Information Extraction from Chinese Scientific Literature
The Fraunhofer Institute for Algorithms and Scientific Computing (SCAI) today reports the successful completion of a pilot project in the area of Chinese Text Mining, conducted at Merck Serono, a division of Merck KGaA, Darmstadt, Germany. The pilot project was initiated as a feasibility study to evaluate how far current text mining technology is able to support automated information extraction from Chinese text sources such as scientific publications and the patent literature.
In the course of this project, ProMiner, the named entity recognition software developed at Fraunhofer SCAI, has been adapted to the specific requirements of text mining in Chinese scientific biomedical and pharmaceutical literature. Most commercial text mining technology is able to analyze English text, and some solutions provide functionalities for the analysis of German or French text. However, due to the steep increase in Chinese scientific output and the ever growing importance and attractiveness of the Chinese market to Western companies, the ability to automatically analyze Chinese unstructured information sources is of utmost importance for scientific and competitive intelligence aiming to closely follow what happens in China.
Evaluation of the performance of the pilot system jointly demonstrates that Chinese literature can be mined for biomedical terms with similar performance as English literature. However, “the challenge of Chinese Text Mining cannot be regarded as being solved”, Dr. Juliane Fluck, Head of the Text Mining Team at Fraunhofer SCAI makes clear: “we have just demonstrated that we are able to mine the Chinese biomedical scientific literature automatically. The real work — which is aiming at providing all functionalities needed for true knowledge discovery from Chinese unstructured text sources — starts now, after the proof-of-principle”.

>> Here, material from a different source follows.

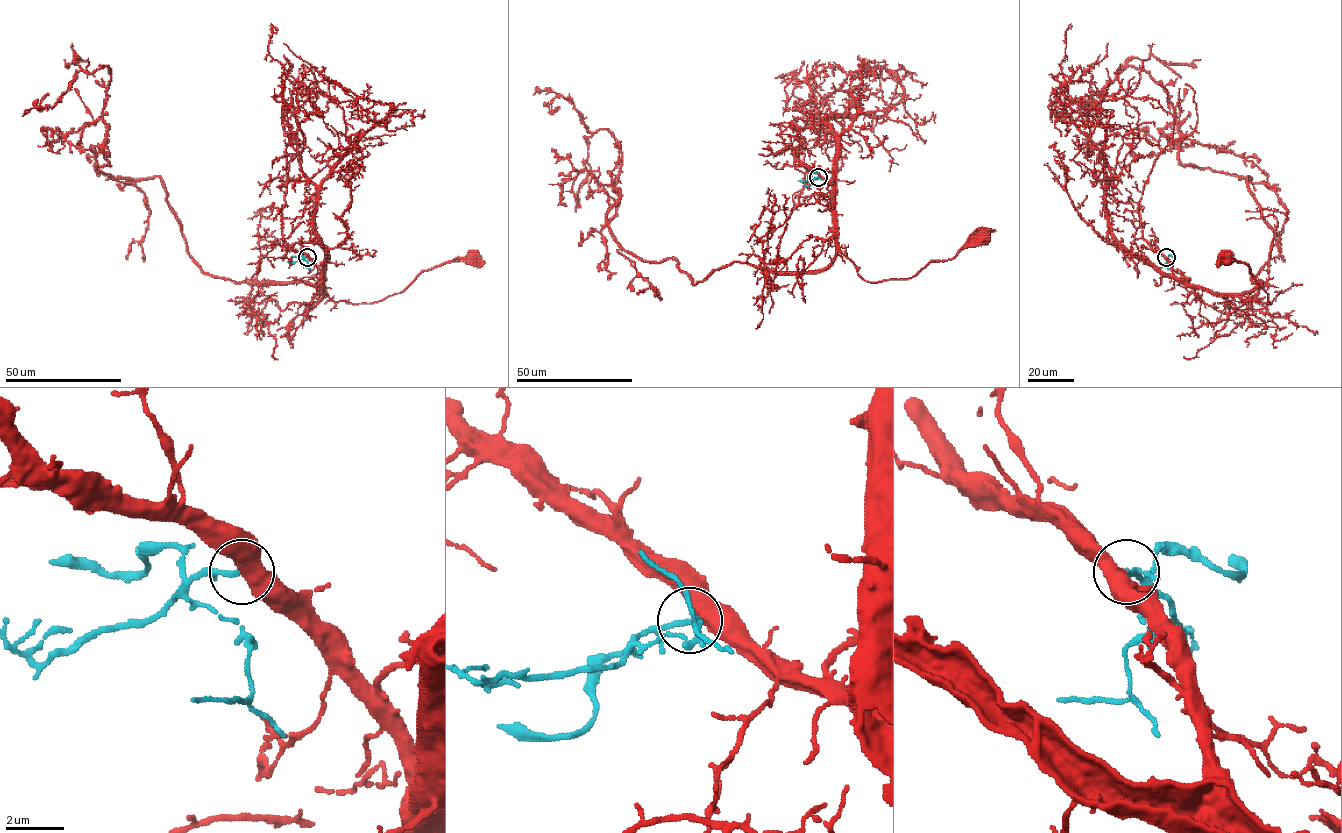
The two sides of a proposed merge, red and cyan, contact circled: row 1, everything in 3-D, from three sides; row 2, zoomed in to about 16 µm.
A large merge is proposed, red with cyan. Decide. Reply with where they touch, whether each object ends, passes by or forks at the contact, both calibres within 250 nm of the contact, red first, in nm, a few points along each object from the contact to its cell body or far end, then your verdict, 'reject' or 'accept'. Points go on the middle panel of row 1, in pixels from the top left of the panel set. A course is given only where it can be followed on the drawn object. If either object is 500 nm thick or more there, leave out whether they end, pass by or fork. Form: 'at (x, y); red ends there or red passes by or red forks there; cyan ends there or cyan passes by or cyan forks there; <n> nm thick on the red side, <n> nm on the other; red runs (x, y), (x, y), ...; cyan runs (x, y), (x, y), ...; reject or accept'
at (818, 177); red passes by; cyan passes by; 460 nm thick on the red side, 120 nm on the other; red runs (819, 177), (833, 185), (837, 246), (866, 281), (910, 278), (931, 262), (974, 246), (981, 237); cyan runs (818, 177), (798, 180); accept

Prof. Martin Hofmann-Apitius, Head of the Department of Bioinformatics at Fraunhofer SCAI sheds some light onto another, rather “academic” aspect of this work: “we were in the favourable situation that we have Chinese students doing their Master degree in Life Science Informatics at Bonn-Aachen International Center for Information Technology (B-IT).
The next steps in this collaboration will see an extension to another Fraunhofer Institute: the Fraunhofer Institute for Systems and Innovation Research (ISI). ISI in Karlsruhe has strong ties to China and is specialized on monitoring Chinese research, innovation and markets. Through collaboration with the Chinese Institute of Policy and Management, an institute of the Chinese Academy of Sciences (CAS), ISI is a premier partner when it comes to understanding science and innovation in China.